Stored records:
▬▬▬

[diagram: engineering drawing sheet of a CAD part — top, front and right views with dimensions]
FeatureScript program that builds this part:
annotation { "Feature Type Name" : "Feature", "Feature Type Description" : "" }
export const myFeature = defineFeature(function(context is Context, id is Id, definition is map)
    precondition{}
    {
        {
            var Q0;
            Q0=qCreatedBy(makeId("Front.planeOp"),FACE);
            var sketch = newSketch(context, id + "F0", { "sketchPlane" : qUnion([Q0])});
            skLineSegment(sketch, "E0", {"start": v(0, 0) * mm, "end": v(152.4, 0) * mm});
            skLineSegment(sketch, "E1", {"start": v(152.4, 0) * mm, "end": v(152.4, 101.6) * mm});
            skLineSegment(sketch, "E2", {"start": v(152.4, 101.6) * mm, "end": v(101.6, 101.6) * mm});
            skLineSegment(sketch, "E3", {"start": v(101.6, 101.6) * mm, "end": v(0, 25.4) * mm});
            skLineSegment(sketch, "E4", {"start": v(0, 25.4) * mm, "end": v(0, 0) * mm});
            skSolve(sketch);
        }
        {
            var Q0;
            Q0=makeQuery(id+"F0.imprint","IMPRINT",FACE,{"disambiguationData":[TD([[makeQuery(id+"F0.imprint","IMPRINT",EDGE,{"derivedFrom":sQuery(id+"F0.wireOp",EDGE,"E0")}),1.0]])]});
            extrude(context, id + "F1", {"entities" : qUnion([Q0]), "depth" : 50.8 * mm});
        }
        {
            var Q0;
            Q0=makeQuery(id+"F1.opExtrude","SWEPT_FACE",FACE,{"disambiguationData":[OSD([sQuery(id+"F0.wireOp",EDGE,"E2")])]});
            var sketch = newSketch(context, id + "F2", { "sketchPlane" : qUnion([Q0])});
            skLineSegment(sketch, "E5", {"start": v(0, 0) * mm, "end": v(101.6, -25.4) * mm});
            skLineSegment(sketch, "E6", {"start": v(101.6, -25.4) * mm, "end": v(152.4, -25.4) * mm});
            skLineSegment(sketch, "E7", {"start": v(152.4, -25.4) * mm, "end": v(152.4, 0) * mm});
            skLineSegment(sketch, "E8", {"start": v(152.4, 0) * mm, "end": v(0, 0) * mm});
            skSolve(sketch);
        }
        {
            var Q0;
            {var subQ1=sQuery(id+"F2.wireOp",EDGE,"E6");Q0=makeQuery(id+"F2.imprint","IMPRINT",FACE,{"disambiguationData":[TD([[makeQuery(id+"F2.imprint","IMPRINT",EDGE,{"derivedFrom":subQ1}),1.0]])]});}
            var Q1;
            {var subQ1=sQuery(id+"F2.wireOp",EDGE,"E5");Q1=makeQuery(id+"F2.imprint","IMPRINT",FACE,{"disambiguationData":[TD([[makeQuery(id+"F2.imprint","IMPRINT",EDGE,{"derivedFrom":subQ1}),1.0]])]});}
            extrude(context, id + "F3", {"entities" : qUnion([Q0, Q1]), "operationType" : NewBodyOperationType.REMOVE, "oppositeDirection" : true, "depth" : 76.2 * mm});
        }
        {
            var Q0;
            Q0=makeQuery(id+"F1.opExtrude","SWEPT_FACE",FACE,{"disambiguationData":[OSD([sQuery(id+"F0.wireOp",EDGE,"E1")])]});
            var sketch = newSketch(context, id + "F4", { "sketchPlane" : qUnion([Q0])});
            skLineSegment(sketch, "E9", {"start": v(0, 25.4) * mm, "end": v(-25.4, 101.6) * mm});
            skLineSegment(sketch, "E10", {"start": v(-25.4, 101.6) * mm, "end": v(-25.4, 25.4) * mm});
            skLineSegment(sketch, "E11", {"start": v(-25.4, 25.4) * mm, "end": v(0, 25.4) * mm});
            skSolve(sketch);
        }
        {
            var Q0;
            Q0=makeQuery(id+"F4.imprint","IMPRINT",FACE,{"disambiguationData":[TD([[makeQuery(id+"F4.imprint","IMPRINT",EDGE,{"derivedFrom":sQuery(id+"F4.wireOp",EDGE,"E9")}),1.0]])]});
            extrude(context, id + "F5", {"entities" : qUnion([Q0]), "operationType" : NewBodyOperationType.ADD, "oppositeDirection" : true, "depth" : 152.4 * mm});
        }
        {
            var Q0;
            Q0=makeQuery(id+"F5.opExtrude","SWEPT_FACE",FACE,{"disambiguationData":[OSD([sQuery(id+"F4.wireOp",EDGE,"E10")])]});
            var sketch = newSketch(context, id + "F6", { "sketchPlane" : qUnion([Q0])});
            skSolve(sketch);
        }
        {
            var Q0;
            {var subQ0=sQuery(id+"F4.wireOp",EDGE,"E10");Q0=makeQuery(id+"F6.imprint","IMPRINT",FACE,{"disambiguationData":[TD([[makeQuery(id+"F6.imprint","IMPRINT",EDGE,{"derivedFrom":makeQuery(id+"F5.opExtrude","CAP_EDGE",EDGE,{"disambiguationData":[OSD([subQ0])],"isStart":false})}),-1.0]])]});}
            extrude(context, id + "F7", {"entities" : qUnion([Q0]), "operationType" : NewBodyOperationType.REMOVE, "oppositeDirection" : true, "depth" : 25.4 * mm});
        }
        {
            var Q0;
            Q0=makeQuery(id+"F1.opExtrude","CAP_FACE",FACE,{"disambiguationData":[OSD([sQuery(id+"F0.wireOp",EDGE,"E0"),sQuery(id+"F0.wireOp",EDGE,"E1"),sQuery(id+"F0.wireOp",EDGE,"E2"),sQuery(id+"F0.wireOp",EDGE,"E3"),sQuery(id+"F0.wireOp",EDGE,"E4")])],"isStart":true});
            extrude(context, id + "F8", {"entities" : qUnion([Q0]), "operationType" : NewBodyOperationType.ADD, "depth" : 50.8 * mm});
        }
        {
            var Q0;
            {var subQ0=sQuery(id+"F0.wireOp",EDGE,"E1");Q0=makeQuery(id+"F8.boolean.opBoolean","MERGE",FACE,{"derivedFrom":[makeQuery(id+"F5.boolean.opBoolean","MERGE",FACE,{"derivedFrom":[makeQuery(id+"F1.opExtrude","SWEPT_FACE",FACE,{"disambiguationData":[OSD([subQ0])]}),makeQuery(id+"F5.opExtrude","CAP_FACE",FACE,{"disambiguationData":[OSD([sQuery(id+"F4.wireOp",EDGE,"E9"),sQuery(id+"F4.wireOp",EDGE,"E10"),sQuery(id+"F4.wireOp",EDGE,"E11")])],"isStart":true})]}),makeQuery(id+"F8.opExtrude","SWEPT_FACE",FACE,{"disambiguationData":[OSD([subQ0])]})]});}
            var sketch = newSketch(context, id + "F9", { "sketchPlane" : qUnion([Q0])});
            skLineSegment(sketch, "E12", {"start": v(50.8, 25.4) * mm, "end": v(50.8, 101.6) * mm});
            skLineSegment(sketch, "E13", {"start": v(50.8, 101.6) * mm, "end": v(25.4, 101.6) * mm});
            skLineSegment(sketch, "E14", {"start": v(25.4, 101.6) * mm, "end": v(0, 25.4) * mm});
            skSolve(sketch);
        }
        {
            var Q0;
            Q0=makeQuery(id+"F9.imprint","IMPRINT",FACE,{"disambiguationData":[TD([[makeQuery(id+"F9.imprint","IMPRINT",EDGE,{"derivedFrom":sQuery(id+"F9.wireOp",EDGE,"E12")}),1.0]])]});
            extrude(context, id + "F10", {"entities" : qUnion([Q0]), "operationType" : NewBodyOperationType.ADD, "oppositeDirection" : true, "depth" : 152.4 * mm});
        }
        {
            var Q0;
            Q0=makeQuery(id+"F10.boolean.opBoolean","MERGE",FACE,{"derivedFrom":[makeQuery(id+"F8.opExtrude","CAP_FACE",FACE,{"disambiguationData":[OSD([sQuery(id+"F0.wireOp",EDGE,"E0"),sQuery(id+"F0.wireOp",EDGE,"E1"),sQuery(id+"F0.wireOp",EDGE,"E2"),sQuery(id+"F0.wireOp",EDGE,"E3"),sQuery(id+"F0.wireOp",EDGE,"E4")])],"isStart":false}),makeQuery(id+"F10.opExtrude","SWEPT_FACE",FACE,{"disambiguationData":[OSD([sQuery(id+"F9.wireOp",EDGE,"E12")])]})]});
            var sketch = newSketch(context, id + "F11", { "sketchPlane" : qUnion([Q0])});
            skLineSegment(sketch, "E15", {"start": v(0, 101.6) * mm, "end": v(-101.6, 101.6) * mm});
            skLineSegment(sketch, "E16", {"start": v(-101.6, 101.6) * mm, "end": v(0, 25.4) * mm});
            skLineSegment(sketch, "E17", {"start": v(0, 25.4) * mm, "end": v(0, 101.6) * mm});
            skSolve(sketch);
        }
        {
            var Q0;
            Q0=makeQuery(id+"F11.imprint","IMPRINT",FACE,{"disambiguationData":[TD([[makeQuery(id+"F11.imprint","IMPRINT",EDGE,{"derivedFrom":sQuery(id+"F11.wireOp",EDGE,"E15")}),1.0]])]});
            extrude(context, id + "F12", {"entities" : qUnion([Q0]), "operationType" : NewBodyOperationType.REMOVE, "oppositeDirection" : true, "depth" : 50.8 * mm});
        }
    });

▬▬▬

> [To be done]:
Count the lines in the rows above that contain the string "REMOVE", treating uppercase and lowercase as different, and reply with only the number.

> [Solution]:
3